Data excerpts
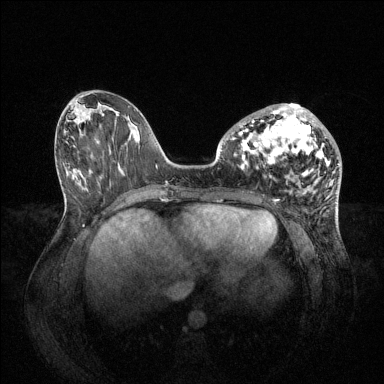
Breast MRI (dynamic contrast-enhanced), one axial slice. Position 30 of 144 along the scan axis. Dynamic contrast-enhanced series, time point 2 of 6 at this slice position (early post-contrast). 1.5 T. TE 1.6 ms, TR 4.6 ms. 1.2 mm slice thickness. 384 × 384 image matrix, field of view 400 × 400 mm. Female patient.
Structures marked on this image (semi-automatically segmented with operator editing):
- enhancing-tissue mask used for the functional tumour volume (all voxels passing the contrast-enhancement thresholds inside the analysis volume; usually the tumour): bounding box <239,104,330,173> (left, top, right, bottom; pixels)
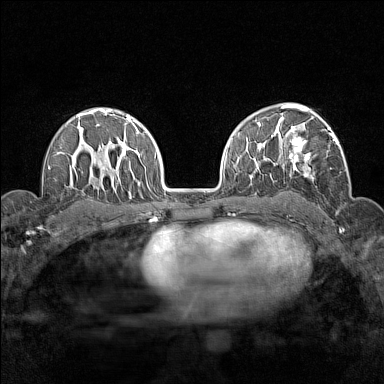
Breast MRI (dynamic contrast-enhanced), one axial slice. Slice 101 of 160 in the series (ordered by position). Dynamic contrast-enhanced series, time point 2 of 7 at this slice position (early post-contrast). 1.5 T. TE 1.8 ms, TR 5 ms. 1 mm slice thickness. 384 × 384 image matrix, field of view 280 × 280 mm. Female patient.
Structures marked on this image (semi-automatically segmented with operator editing):
- enhancing-tissue mask used for the functional tumour volume (all voxels passing the contrast-enhancement thresholds inside the analysis volume; usually the tumour): bounding box [x1, y1, x2, y2] px = [276, 113, 339, 177]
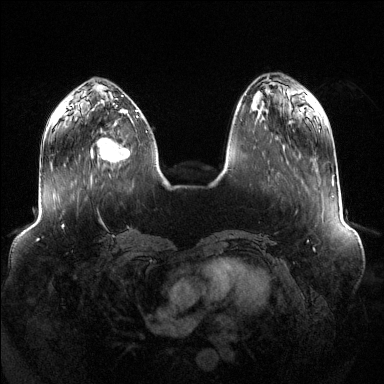
Breast MRI (dynamic contrast-enhanced), one axial slice. Slice 43 of 144 in the series (ordered by position). Dynamic contrast-enhanced series, time point 2 of 6 at this slice position (early post-contrast). 1.5 T. TE 1.6 ms, TR 4.6 ms. 384 × 384 image matrix, field of view 400 × 400 mm. Female patient.
Outlined on this slice (semi-automatic segmentation, software-assisted and operator-edited):
- enhancing-tissue mask used for the functional tumour volume (all voxels passing the contrast-enhancement thresholds inside the analysis volume; usually the tumour): box from (x=91, y=137) to (x=130, y=162) px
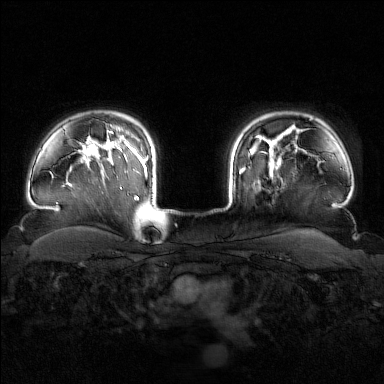
Breast MRI (dynamic contrast-enhanced), one axial slice; position 127 of 160 along the scan axis; dynamic contrast-enhanced series, time point 2 of 7 at this slice position (early post-contrast); 1.5 T; TE 1.8 ms, TR 4.8 ms; 1 mm slice thickness; 384 × 384 image matrix, field of view 340 × 340 mm. Female patient.
Structures marked on this image (semi-automatically segmented with operator editing):
- enhancing-tissue mask used for the functional tumour volume (all voxels passing the contrast-enhancement thresholds inside the analysis volume; usually the tumour): bounding box <240,148,281,175> (left, top, right, bottom; pixels)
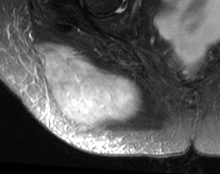
MRI of an extremity soft-tissue mass, one axial slice. Slice 19 of 63 in the series (ordered by position). T2-weighted fat-saturated. MR volume resampled by the dataset authors to the PET/CT grid (not the native acquisition matrix). 220 × 174 image matrix, field of view 215 × 170 mm. Female patient. Case-level facts recorded for this patient, not image findings: histological type: spindle cell suggestive of myxofibrosarcoma; grade: intermediate; site of the primary tumour: right buttock.
Annotated regions visible in this slice (expert contour drawn on MRI and transferred to this co-registered scan by the dataset authors):
- gross tumour volume (mass): bounding box [x1, y1, x2, y2] px = [38, 45, 144, 133]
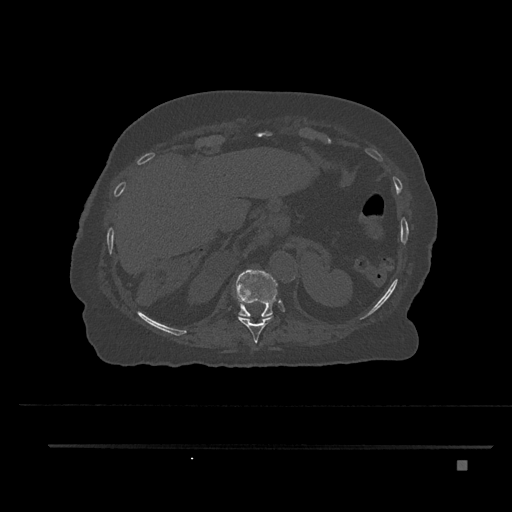
CT including the spine, one axial slice; slice 335 of 797 in the series (ordered by position); reconstruction kernel Br40s/3; bone window (W 1800 / L 400 HU); 0.5 mm slice thickness; 512 × 512 image matrix, field of view 437 × 437 mm. Patient: female, 76 years. From the clinical record (not read from this slice): primary cancer: lung.
Structures marked on this image (semi-automatic segmentation, software-assisted and operator-edited):
- T10 vertebra: bounding box [x1, y1, x2, y2] px = [238, 304, 273, 343]
- T11 vertebra: [233, 269, 278, 317]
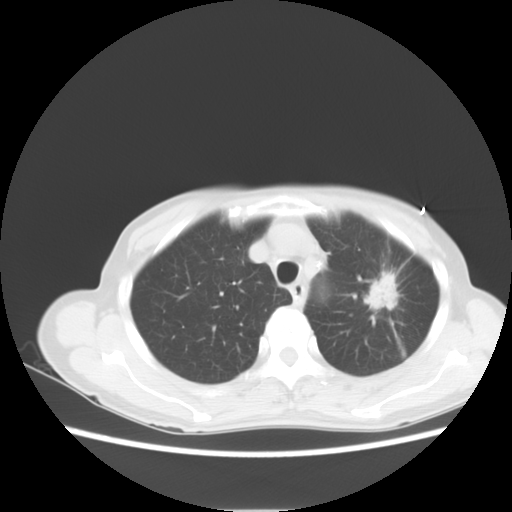
Chest CT, one axial slice. Slice 8 of 14 in the series (ordered by position). 120 kVp. Lung window (W 1500 / L -600 HU). 5 mm slice thickness. 512 × 512 image matrix, field of view 350 × 350 mm. Patient: female, 71 years. Case-level facts recorded for this patient, not image findings: clinical TNM (as recorded): T2 N0 M0.
Structures marked on this image (bounding box drawn by a radiologist):
- lung tumour (recorded histology: adenocarcinoma): box from (x=366, y=269) to (x=401, y=314) px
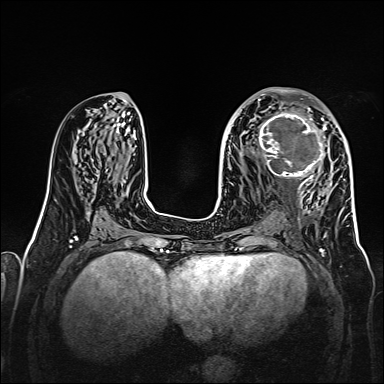
Breast MRI, one axial slice. Slice 74 of 160 in the series (ordered by position). Dynamic contrast-enhanced series, time point 2 of 7 at this slice position (early post-contrast). 1.5 T. TE 2.3 ms, TR 5.2 ms. 384 × 384 image matrix. Female patient.
Outlined on this slice (semi-automatically segmented with operator editing):
- enhancing-tissue mask used for the functional tumour volume (all voxels passing the contrast-enhancement thresholds inside the analysis volume; usually the tumour): bounding box <256,107,328,177> (left, top, right, bottom; pixels)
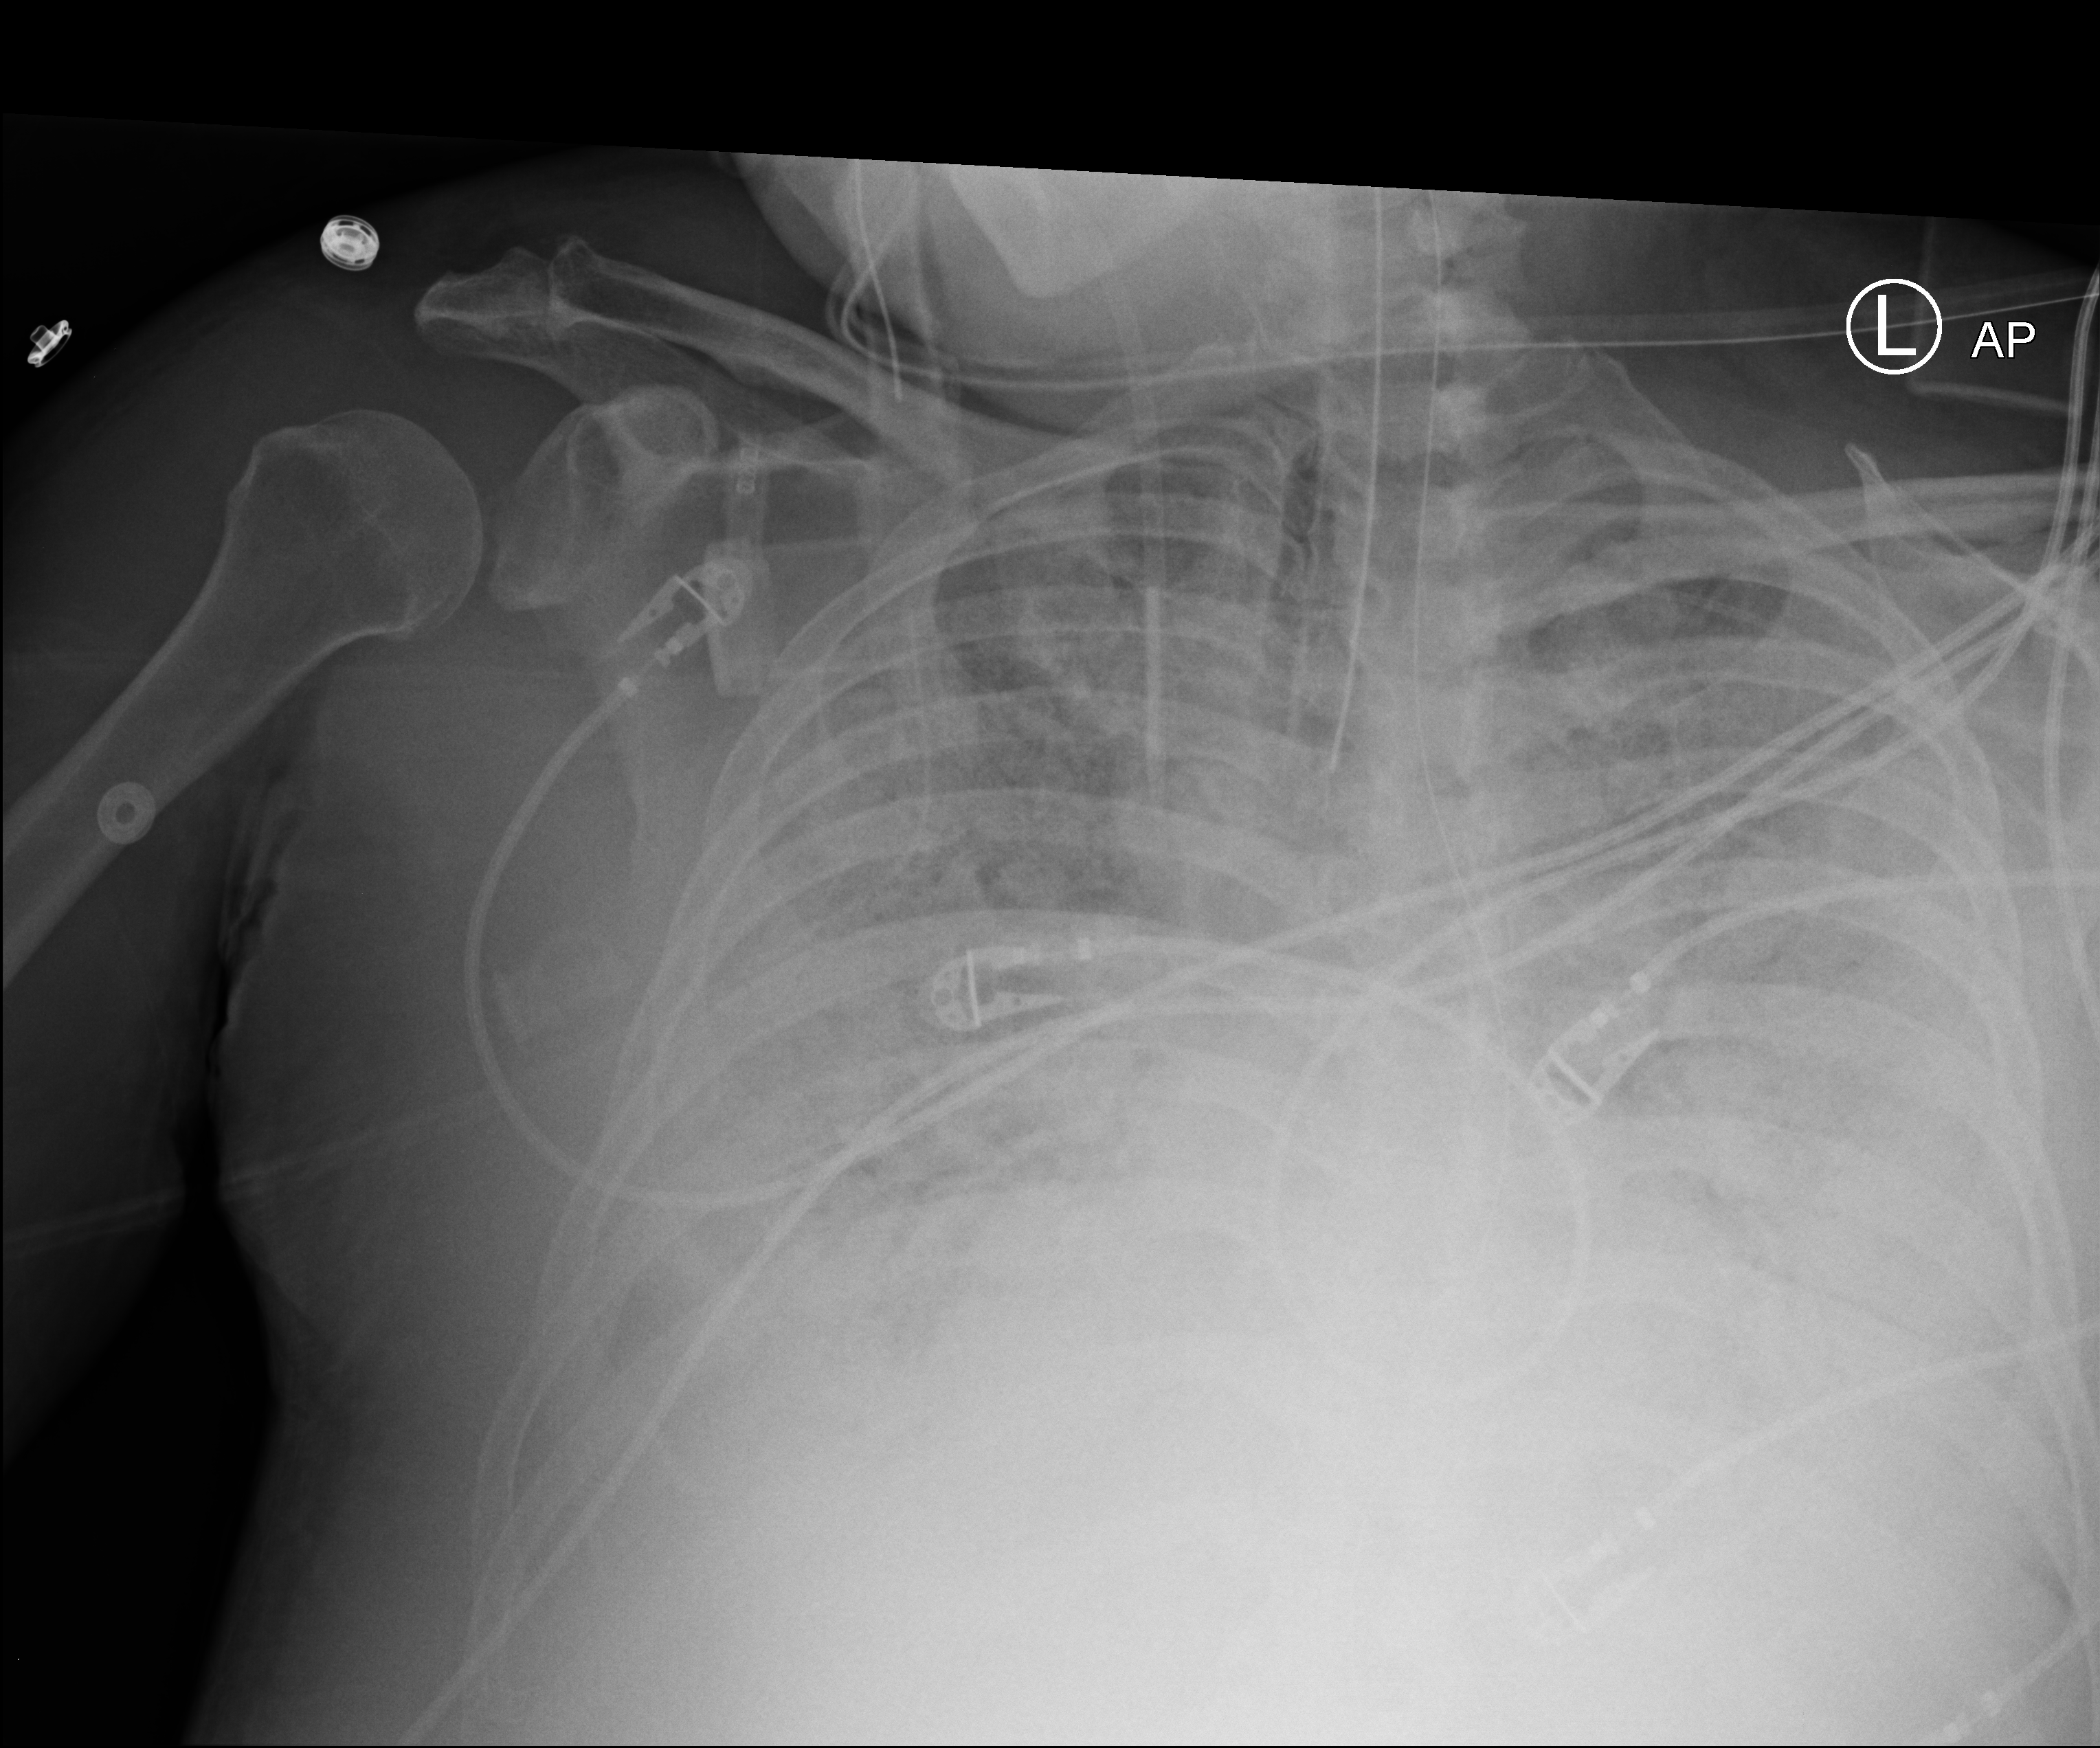
Bedside chest radiograph (computed radiography). Patient hospitalised with COVID-19; male, aged 60–74 years.
From the hospital-stay record, not from the radiograph (when in the stay this image was taken is not recorded): length of hospital stay: 28 days; admitted to intensive care during this hospital stay: yes.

What you will do
Line by line, check the data above for the word "clinical" and state how many lines contain it. Give only the number.

Response area
2